[Input rows]:
──────────
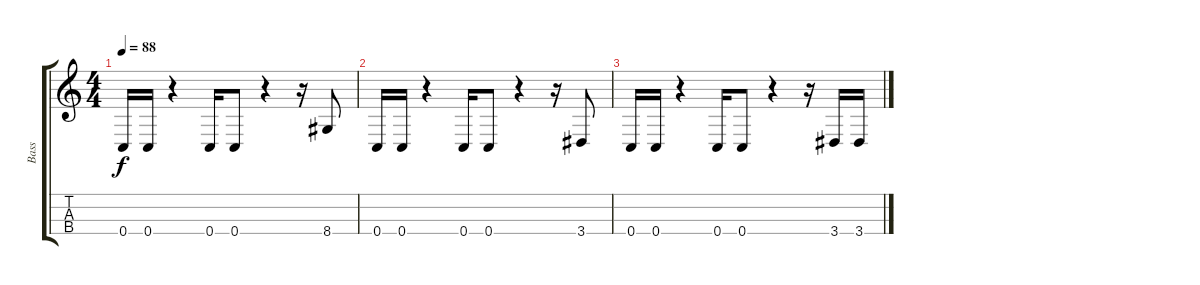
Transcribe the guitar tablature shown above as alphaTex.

\track ("Bass" "Bass") {instrument electricbasspick}
\staff {score tabs}
\tuning (G3 D3 A2 C2) {hide}
\ts (4 4)
\tempo 88
\clef g2
\ks c
0.4.16{dy f} 0.4.16 r.4 0.4.16 0.4.8 r.4 r.16 8.4.8 |
0.4.16 0.4.16 r.4 0.4.16 0.4.8 r.4 r.16 3.4.8 |
0.4.16 0.4.16 r.4 0.4.16 0.4.8 r.4 r.16 3.4.16 3.4.16
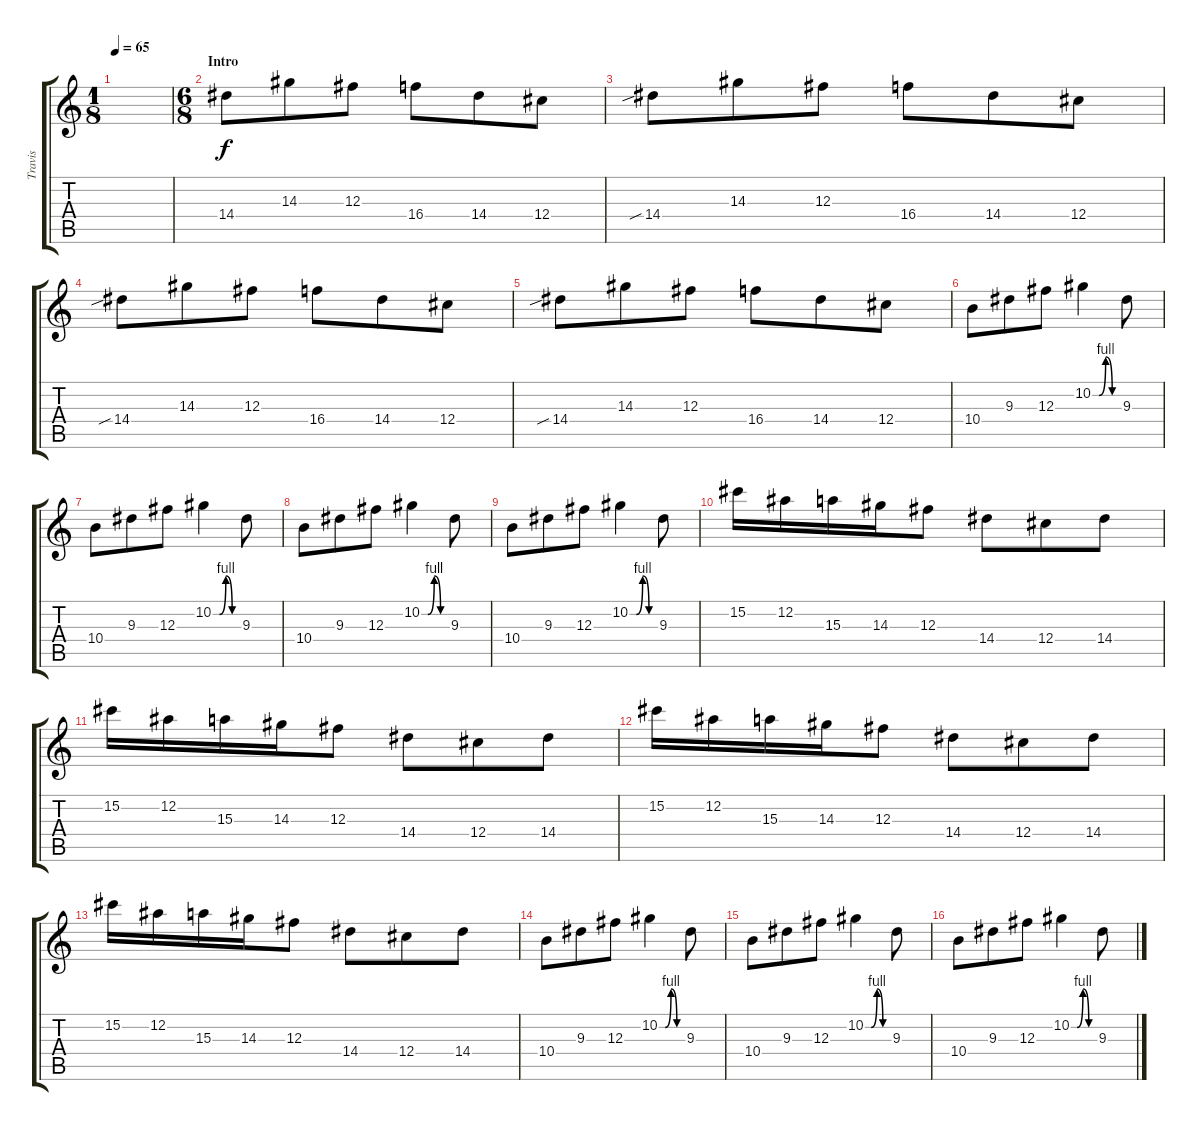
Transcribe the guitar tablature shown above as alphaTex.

\track ("Travis" "Travis") {instrument overdrivenguitar}
\staff {score tabs}
\tuning (Eb4 Bb3 Gb3 Db3 Ab2 Eb2) {hide}
\ts (1 8)
\tempo 65
\clef g2
\ks c
|
\ts (6 8)
\section ("" "Intro")
14.4.8{instrument distortionguitar} 14.3.8 12.3.8 16.4.8 14.4.8 12.4.8 |
14.4{sib}.8 14.3.8 12.3.8 16.4.8 14.4.8 12.4.8 |
14.4{sib}.8 14.3.8 12.3.8 16.4.8 14.4.8 12.4.8 |
14.4{sib}.8 14.3.8 12.3.8 16.4.8 14.4.8 12.4.8 |
10.4.8 9.3.8 12.3.8 10.2{be (custom 0 0 15 0 30 4 45 0 60 0)}.4 9.3.8 |
10.4.8 9.3.8 12.3.8 10.2{be (custom 0 0 15 0 30 4 45 0 60 0)}.4 9.3.8 |
10.4.8 9.3.8 12.3.8 10.2{be (custom 0 0 15 0 30 4 45 0 60 0)}.4 9.3.8 |
10.4.8 9.3.8 12.3.8 10.2{be (custom 0 0 15 0 30 4 45 0 60 0)}.4 9.3.8 |
15.2.16 12.2.16 15.3.16 14.3.16 12.3.8 14.4.8 12.4.8 14.4.8 |
15.2.16 12.2.16 15.3.16 14.3.16 12.3.8 14.4.8 12.4.8 14.4.8 |
15.2.16 12.2.16 15.3.16 14.3.16 12.3.8 14.4.8 12.4.8 14.4.8 |
15.2.16 12.2.16 15.3.16 14.3.16 12.3.8 14.4.8 12.4.8 14.4.8 |
10.4.8 9.3.8 12.3.8 10.2{be (custom 0 0 15 0 30 4 45 0 60 0)}.4 9.3.8 |
10.4.8 9.3.8 12.3.8 10.2{be (custom 0 0 15 0 30 4 45 0 60 0)}.4 9.3.8 |
10.4.8 9.3.8 12.3.8 10.2{be (custom 0 0 15 0 30 4 45 0 60 0)}.4 9.3.8
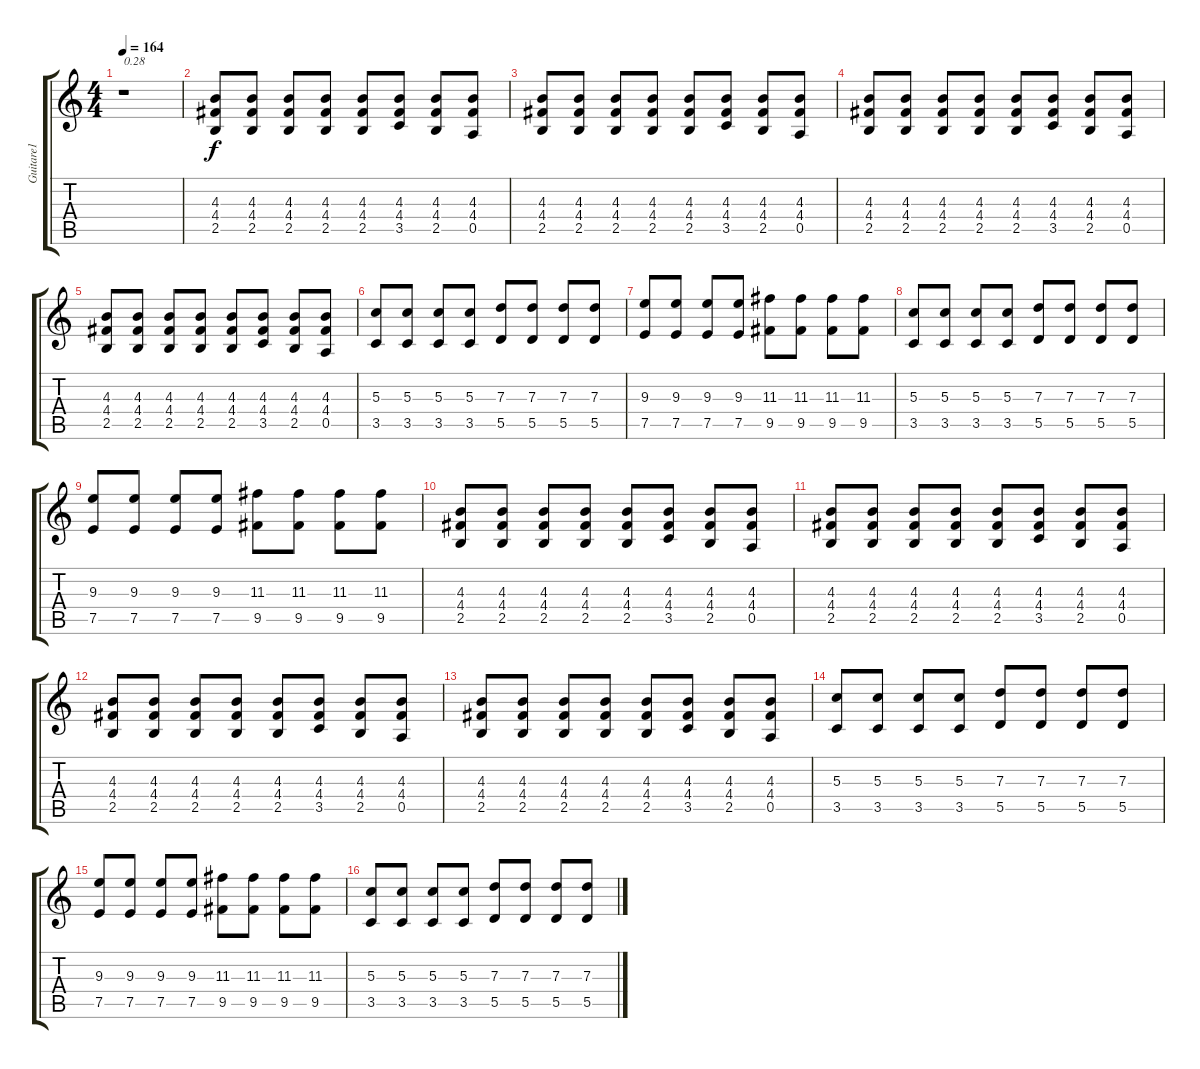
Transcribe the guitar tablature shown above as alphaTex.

\track ("Guitare1" "Guitare1") {instrument overdrivenguitar}
\staff {score tabs}
\tuning (E4 B3 G3 D3 A2 E2) {hide}
\ts (4 4)
\tempo 164
\clef g2
\ks c
r.1{txt "0.28" dy f} |
(4.3 4.4 2.5).8 (4.3 4.4 2.5).8 (4.3 4.4 2.5).8 (4.3 4.4 2.5).8 (4.3 4.4 2.5).8 (4.3 4.4 3.5).8 (4.3 4.4 2.5).8 (4.3 4.4 0.5).8 |
(4.3 4.4 2.5).8 (4.3 4.4 2.5).8 (4.3 4.4 2.5).8 (4.3 4.4 2.5).8 (4.3 4.4 2.5).8 (4.3 4.4 3.5).8 (4.3 4.4 2.5).8 (4.3 4.4 0.5).8 |
(4.3 4.4 2.5).8 (4.3 4.4 2.5).8 (4.3 4.4 2.5).8 (4.3 4.4 2.5).8 (4.3 4.4 2.5).8 (4.3 4.4 3.5).8 (4.3 4.4 2.5).8 (4.3 4.4 0.5).8 |
(4.3 4.4 2.5).8 (4.3 4.4 2.5).8 (4.3 4.4 2.5).8 (4.3 4.4 2.5).8 (4.3 4.4 2.5).8 (4.3 4.4 3.5).8 (4.3 4.4 2.5).8 (4.3 4.4 0.5).8 |
(5.3 3.5).8 (5.3 3.5).8 (5.3 3.5).8 (5.3 3.5).8 (7.3 5.5).8 (7.3 5.5).8 (7.3 5.5).8 (7.3 5.5).8 |
(9.3 7.5).8 (9.3 7.5).8 (9.3 7.5).8 (9.3 7.5).8 (11.3 9.5).8 (11.3 9.5).8 (11.3 9.5).8 (11.3 9.5).8 |
(5.3 3.5).8 (5.3 3.5).8 (5.3 3.5).8 (5.3 3.5).8 (7.3 5.5).8 (7.3 5.5).8 (7.3 5.5).8 (7.3 5.5).8 |
(9.3 7.5).8 (9.3 7.5).8 (9.3 7.5).8 (9.3 7.5).8 (11.3 9.5).8 (11.3 9.5).8 (11.3 9.5).8 (11.3 9.5).8 |
(4.3 4.4 2.5).8 (4.3 4.4 2.5).8 (4.3 4.4 2.5).8 (4.3 4.4 2.5).8 (4.3 4.4 2.5).8 (4.3 4.4 3.5).8 (4.3 4.4 2.5).8 (4.3 4.4 0.5).8 |
(4.3 4.4 2.5).8 (4.3 4.4 2.5).8 (4.3 4.4 2.5).8 (4.3 4.4 2.5).8 (4.3 4.4 2.5).8 (4.3 4.4 3.5).8 (4.3 4.4 2.5).8 (4.3 4.4 0.5).8 |
(4.3 4.4 2.5).8 (4.3 4.4 2.5).8 (4.3 4.4 2.5).8 (4.3 4.4 2.5).8 (4.3 4.4 2.5).8 (4.3 4.4 3.5).8 (4.3 4.4 2.5).8 (4.3 4.4 0.5).8 |
(4.3 4.4 2.5).8 (4.3 4.4 2.5).8 (4.3 4.4 2.5).8 (4.3 4.4 2.5).8 (4.3 4.4 2.5).8 (4.3 4.4 3.5).8 (4.3 4.4 2.5).8 (4.3 4.4 0.5).8 |
(5.3 3.5).8 (5.3 3.5).8 (5.3 3.5).8 (5.3 3.5).8 (7.3 5.5).8 (7.3 5.5).8 (7.3 5.5).8 (7.3 5.5).8 |
(9.3 7.5).8 (9.3 7.5).8 (9.3 7.5).8 (9.3 7.5).8 (11.3 9.5).8 (11.3 9.5).8 (11.3 9.5).8 (11.3 9.5).8 |
(5.3 3.5).8 (5.3 3.5).8 (5.3 3.5).8 (5.3 3.5).8 (7.3 5.5).8 (7.3 5.5).8 (7.3 5.5).8 (7.3 5.5).8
──────────
[Task to carry out]:
Write out every line of the material above as a JSON list of strings, one string per line, with blank lines skipped and the pictures left out.

[Response to this task]:
[
  "Transcribe the guitar tablature shown above as alphaTex.",
  "\\track (\"Bass\" \"Bass\") {instrument electricbasspick}",
  "\\staff {score tabs}",
  "\\tuning (G3 D3 A2 C2) {hide}",
  "\\ts (4 4)",
  "\\tempo 88",
  "\\clef g2",
  "\\ks c",
  "0.4.16{dy f} 0.4.16 r.4 0.4.16 0.4.8 r.4 r.16 8.4.8 |",
  "0.4.16 0.4.16 r.4 0.4.16 0.4.8 r.4 r.16 3.4.8 |",
  "0.4.16 0.4.16 r.4 0.4.16 0.4.8 r.4 r.16 3.4.16 3.4.16",
  "Transcribe the guitar tablature shown above as alphaTex.",
  "\\track (\"Travis\" \"Travis\") {instrument overdrivenguitar}",
  "\\staff {score tabs}",
  "\\tuning (Eb4 Bb3 Gb3 Db3 Ab2 Eb2) {hide}",
  "\\ts (1 8)",
  "\\tempo 65",
  "\\clef g2",
  "\\ks c",
  "|",
  "\\ts (6 8)",
  "\\section (\"\" \"Intro\")",
  "14.4.8{instrument distortionguitar} 14.3.8 12.3.8 16.4.8 14.4.8 12.4.8 |",
  "14.4{sib}.8 14.3.8 12.3.8 16.4.8 14.4.8 12.4.8 |",
  "14.4{sib}.8 14.3.8 12.3.8 16.4.8 14.4.8 12.4.8 |",
  "14.4{sib}.8 14.3.8 12.3.8 16.4.8 14.4.8 12.4.8 |",
  "10.4.8 9.3.8 12.3.8 10.2{be (custom 0 0 15 0 30 4 45 0 60 0)}.4 9.3.8 |",
  "10.4.8 9.3.8 12.3.8 10.2{be (custom 0 0 15 0 30 4 45 0 60 0)}.4 9.3.8 |",
  "10.4.8 9.3.8 12.3.8 10.2{be (custom 0 0 15 0 30 4 45 0 60 0)}.4 9.3.8 |",
  "10.4.8 9.3.8 12.3.8 10.2{be (custom 0 0 15 0 30 4 45 0 60 0)}.4 9.3.8 |",
  "15.2.16 12.2.16 15.3.16 14.3.16 12.3.8 14.4.8 12.4.8 14.4.8 |",
  "15.2.16 12.2.16 15.3.16 14.3.16 12.3.8 14.4.8 12.4.8 14.4.8 |",
  "15.2.16 12.2.16 15.3.16 14.3.16 12.3.8 14.4.8 12.4.8 14.4.8 |",
  "15.2.16 12.2.16 15.3.16 14.3.16 12.3.8 14.4.8 12.4.8 14.4.8 |",
  "10.4.8 9.3.8 12.3.8 10.2{be (custom 0 0 15 0 30 4 45 0 60 0)}.4 9.3.8 |",
  "10.4.8 9.3.8 12.3.8 10.2{be (custom 0 0 15 0 30 4 45 0 60 0)}.4 9.3.8 |",
  "10.4.8 9.3.8 12.3.8 10.2{be (custom 0 0 15 0 30 4 45 0 60 0)}.4 9.3.8",
  "Transcribe the guitar tablature shown above as alphaTex.",
  "\\track (\"Guitare1\" \"Guitare1\") {instrument overdrivenguitar}",
  "\\staff {score tabs}",
  "\\tuning (E4 B3 G3 D3 A2 E2) {hide}",
  "\\ts (4 4)",
  "\\tempo 164",
  "\\clef g2",
  "\\ks c",
  "r.1{txt \"0.28\" dy f} |",
  "(4.3 4.4 2.5).8 (4.3 4.4 2.5).8 (4.3 4.4 2.5).8 (4.3 4.4 2.5).8 (4.3 4.4 2.5).8 (4.3 4.4 3.5).8 (4.3 4.4 2.5).8 (4.3 4.4 0.5).8 |",
  "(4.3 4.4 2.5).8 (4.3 4.4 2.5).8 (4.3 4.4 2.5).8 (4.3 4.4 2.5).8 (4.3 4.4 2.5).8 (4.3 4.4 3.5).8 (4.3 4.4 2.5).8 (4.3 4.4 0.5).8 |",
  "(4.3 4.4 2.5).8 (4.3 4.4 2.5).8 (4.3 4.4 2.5).8 (4.3 4.4 2.5).8 (4.3 4.4 2.5).8 (4.3 4.4 3.5).8 (4.3 4.4 2.5).8 (4.3 4.4 0.5).8 |",
  "(4.3 4.4 2.5).8 (4.3 4.4 2.5).8 (4.3 4.4 2.5).8 (4.3 4.4 2.5).8 (4.3 4.4 2.5).8 (4.3 4.4 3.5).8 (4.3 4.4 2.5).8 (4.3 4.4 0.5).8 |",
  "(5.3 3.5).8 (5.3 3.5).8 (5.3 3.5).8 (5.3 3.5).8 (7.3 5.5).8 (7.3 5.5).8 (7.3 5.5).8 (7.3 5.5).8 |",
  "(9.3 7.5).8 (9.3 7.5).8 (9.3 7.5).8 (9.3 7.5).8 (11.3 9.5).8 (11.3 9.5).8 (11.3 9.5).8 (11.3 9.5).8 |",
  "(5.3 3.5).8 (5.3 3.5).8 (5.3 3.5).8 (5.3 3.5).8 (7.3 5.5).8 (7.3 5.5).8 (7.3 5.5).8 (7.3 5.5).8 |",
  "(9.3 7.5).8 (9.3 7.5).8 (9.3 7.5).8 (9.3 7.5).8 (11.3 9.5).8 (11.3 9.5).8 (11.3 9.5).8 (11.3 9.5).8 |",
  "(4.3 4.4 2.5).8 (4.3 4.4 2.5).8 (4.3 4.4 2.5).8 (4.3 4.4 2.5).8 (4.3 4.4 2.5).8 (4.3 4.4 3.5).8 (4.3 4.4 2.5).8 (4.3 4.4 0.5).8 |",
  "(4.3 4.4 2.5).8 (4.3 4.4 2.5).8 (4.3 4.4 2.5).8 (4.3 4.4 2.5).8 (4.3 4.4 2.5).8 (4.3 4.4 3.5).8 (4.3 4.4 2.5).8 (4.3 4.4 0.5).8 |",
  "(4.3 4.4 2.5).8 (4.3 4.4 2.5).8 (4.3 4.4 2.5).8 (4.3 4.4 2.5).8 (4.3 4.4 2.5).8 (4.3 4.4 3.5).8 (4.3 4.4 2.5).8 (4.3 4.4 0.5).8 |",
  "(4.3 4.4 2.5).8 (4.3 4.4 2.5).8 (4.3 4.4 2.5).8 (4.3 4.4 2.5).8 (4.3 4.4 2.5).8 (4.3 4.4 3.5).8 (4.3 4.4 2.5).8 (4.3 4.4 0.5).8 |",
  "(5.3 3.5).8 (5.3 3.5).8 (5.3 3.5).8 (5.3 3.5).8 (7.3 5.5).8 (7.3 5.5).8 (7.3 5.5).8 (7.3 5.5).8 |",
  "(9.3 7.5).8 (9.3 7.5).8 (9.3 7.5).8 (9.3 7.5).8 (11.3 9.5).8 (11.3 9.5).8 (11.3 9.5).8 (11.3 9.5).8 |",
  "(5.3 3.5).8 (5.3 3.5).8 (5.3 3.5).8 (5.3 3.5).8 (7.3 5.5).8 (7.3 5.5).8 (7.3 5.5).8 (7.3 5.5).8"
]